[Job item] Could you rewrite the text in the rows below, from the line containing "informações essenciais e" through the line containing "de Tóquio (TYO)? Na eDreams, temos excelentes" (both included), as a JSON list of strings with one string per line and blank lines left out?

[Data for the task]

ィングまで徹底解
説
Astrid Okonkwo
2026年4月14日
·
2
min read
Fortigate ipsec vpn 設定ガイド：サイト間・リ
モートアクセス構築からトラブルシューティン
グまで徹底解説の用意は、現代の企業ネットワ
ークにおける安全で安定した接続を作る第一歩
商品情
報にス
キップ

...

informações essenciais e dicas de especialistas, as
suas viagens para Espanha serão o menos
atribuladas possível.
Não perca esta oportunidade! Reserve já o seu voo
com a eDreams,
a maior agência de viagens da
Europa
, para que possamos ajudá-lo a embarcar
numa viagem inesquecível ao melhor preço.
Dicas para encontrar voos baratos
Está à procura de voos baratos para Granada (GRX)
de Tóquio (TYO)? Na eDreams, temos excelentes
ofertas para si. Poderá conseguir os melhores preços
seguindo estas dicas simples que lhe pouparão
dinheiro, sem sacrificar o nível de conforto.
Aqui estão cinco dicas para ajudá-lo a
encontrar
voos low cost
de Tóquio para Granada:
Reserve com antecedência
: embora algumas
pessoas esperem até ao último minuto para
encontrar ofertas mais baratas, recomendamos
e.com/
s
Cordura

[Solution to the problem]
[
  "informações essenciais e dicas de especialistas, as",
  "suas viagens para Espanha serão o menos",
  "atribuladas possível.",
  "Não perca esta oportunidade! Reserve já o seu voo",
  "com a eDreams,",
  "a maior agência de viagens da",
  "Europa",
  ", para que possamos ajudá-lo a embarcar",
  "numa viagem inesquecível ao melhor preço.",
  "Dicas para encontrar voos baratos",
  "Está à procura de voos baratos para Granada (GRX)",
  "de Tóquio (TYO)? Na eDreams, temos excelentes"
]